Quoted passage:
┏━━

According to Matthew Josephson, for ten years or more before 1861, “the railroads, especially in the West, were ‘land companies’ which acquired their principal raw material through pure grants in return for their promise to build, and whose directors… did a rushing land business in farm lands and town sites at rising prices.”

For example, under the terms of the Pacific Railroad bill, the Union Pacific (which built from the Mississippi westward) was granted twelve million acres of land and $27 million worth of thirty-year government bonds. The Central Pacific (built from the West Coast eastward) received nine million acres and $24 million worth of bonds. [29]

An engineer named Judah, an early enthusiast for what became the Central Pacific, assured potential investors, “that it could be done — if government aid were obtained. For the cost would be terrible.” Collis Huntington, the leading promoter for the project, engaged in a sordid combination of strategically placed bribes and appeals to communities’ fears of being bypassed, in order to extort grants of “rights of way, terminal and harbor sites, and… stock or bond subscriptions ranging from $150,000 to $1,000,000” from a long string of local governments that included San Francisco, Stockton, and Sacramento. [30]

Absent the land grants and government purchases of railroad bonds, the railroads would likely have developed instead along the initial lines described by Mumford: many local rail networks linking communities into local industrial economies. The regional and national interlinkages of local networks, when they did occur, would have been fewer and smaller in capacity. The comparative costs of local and national distribution, accordingly, would have been quite different. In a nation of hundreds of local industrial economies, with long-distance rail transport much more costly than at present, the natural pattern of industrialization would have been to integrate small-scale power machinery into flexible manufacturing for local markets.

┗━━

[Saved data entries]
┏━━

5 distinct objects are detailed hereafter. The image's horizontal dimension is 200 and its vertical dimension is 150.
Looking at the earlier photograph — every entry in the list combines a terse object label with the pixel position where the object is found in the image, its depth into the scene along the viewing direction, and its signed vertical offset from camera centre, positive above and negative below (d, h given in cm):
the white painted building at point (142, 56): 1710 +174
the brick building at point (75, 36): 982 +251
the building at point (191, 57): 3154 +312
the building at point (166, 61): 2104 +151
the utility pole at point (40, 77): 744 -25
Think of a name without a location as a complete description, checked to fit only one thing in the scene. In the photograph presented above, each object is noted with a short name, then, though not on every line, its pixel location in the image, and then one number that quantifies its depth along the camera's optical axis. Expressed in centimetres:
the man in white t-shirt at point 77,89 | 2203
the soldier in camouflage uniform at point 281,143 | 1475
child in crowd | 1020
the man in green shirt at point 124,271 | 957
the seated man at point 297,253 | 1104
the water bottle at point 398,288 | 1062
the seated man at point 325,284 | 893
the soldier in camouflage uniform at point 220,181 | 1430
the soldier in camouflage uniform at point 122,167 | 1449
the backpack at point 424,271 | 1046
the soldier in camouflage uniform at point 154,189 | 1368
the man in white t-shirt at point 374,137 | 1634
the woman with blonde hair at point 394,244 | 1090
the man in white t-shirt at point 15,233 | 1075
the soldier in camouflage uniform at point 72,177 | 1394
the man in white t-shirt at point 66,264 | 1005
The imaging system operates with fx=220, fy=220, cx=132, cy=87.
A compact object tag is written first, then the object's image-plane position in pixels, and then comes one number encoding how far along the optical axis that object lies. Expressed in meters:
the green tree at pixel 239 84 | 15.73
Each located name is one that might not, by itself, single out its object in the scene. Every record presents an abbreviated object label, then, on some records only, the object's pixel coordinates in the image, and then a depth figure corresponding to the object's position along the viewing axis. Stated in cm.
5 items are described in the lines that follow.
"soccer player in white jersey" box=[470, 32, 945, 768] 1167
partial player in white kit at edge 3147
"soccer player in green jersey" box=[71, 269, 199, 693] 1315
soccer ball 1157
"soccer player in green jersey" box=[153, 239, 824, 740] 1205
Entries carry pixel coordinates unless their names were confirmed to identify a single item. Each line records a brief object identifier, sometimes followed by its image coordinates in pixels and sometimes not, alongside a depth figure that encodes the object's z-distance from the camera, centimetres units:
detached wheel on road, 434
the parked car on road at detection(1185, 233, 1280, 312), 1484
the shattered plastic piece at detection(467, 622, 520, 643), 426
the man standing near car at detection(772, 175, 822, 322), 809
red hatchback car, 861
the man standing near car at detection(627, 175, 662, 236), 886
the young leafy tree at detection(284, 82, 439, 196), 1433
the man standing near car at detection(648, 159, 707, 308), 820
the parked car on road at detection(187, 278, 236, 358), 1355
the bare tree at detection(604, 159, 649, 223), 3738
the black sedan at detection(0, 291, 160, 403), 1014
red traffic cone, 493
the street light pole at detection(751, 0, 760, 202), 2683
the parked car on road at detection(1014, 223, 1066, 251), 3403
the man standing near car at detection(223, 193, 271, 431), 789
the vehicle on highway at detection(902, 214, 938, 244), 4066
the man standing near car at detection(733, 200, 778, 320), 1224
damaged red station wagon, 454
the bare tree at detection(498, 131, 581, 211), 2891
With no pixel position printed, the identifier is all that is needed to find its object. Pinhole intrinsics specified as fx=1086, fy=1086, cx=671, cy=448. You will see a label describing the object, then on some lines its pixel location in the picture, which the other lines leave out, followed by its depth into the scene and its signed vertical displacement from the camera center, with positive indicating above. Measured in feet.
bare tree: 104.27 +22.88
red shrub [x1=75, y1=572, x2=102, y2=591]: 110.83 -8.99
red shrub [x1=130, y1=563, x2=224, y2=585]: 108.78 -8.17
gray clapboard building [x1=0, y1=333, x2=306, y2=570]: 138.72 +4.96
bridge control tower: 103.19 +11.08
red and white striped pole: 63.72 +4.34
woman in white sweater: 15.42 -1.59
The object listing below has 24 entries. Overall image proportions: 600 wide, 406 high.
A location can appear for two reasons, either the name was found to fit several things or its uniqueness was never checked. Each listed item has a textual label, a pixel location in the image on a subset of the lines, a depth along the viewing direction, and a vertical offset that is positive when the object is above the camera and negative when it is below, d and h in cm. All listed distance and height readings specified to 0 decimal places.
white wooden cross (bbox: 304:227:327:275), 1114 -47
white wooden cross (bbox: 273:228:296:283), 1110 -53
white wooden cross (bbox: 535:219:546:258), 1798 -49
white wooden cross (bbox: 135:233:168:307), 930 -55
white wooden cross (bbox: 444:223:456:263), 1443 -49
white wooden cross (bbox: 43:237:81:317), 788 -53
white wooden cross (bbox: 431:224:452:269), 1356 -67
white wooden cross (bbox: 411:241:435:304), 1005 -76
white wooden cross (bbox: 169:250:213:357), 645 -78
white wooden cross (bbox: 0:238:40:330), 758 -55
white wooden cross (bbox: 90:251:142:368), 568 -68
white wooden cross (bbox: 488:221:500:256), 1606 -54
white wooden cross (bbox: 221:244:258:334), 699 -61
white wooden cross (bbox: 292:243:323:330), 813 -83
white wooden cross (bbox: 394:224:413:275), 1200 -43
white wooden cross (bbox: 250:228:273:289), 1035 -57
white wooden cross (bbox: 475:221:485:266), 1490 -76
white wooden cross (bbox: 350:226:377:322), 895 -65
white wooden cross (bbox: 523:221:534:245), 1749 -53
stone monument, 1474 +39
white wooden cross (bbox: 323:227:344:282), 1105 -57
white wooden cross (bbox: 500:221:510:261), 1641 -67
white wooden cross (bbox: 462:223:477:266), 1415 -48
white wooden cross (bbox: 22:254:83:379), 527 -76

┗━━

What the task asks: Using the passage on railroad land grants, decide whether each statement agrees with it, answering yes or no and quoting the exact words that settle it. 1. The Central Pacific received twelve million acres of land. 2. Collis Huntington was the leading promoter of what became the Central Pacific. 3. The Union Pacific built from the Mississippi westward.

Solution to the exercise:
1. No: "The Central Pacific (built from the West Coast eastward) received nine million acres and $24 million worth of bonds."
2. Yes: "Collis Huntington, the leading promoter for the project"
3. Yes: "the Union Pacific (which built from the Mississippi westward)"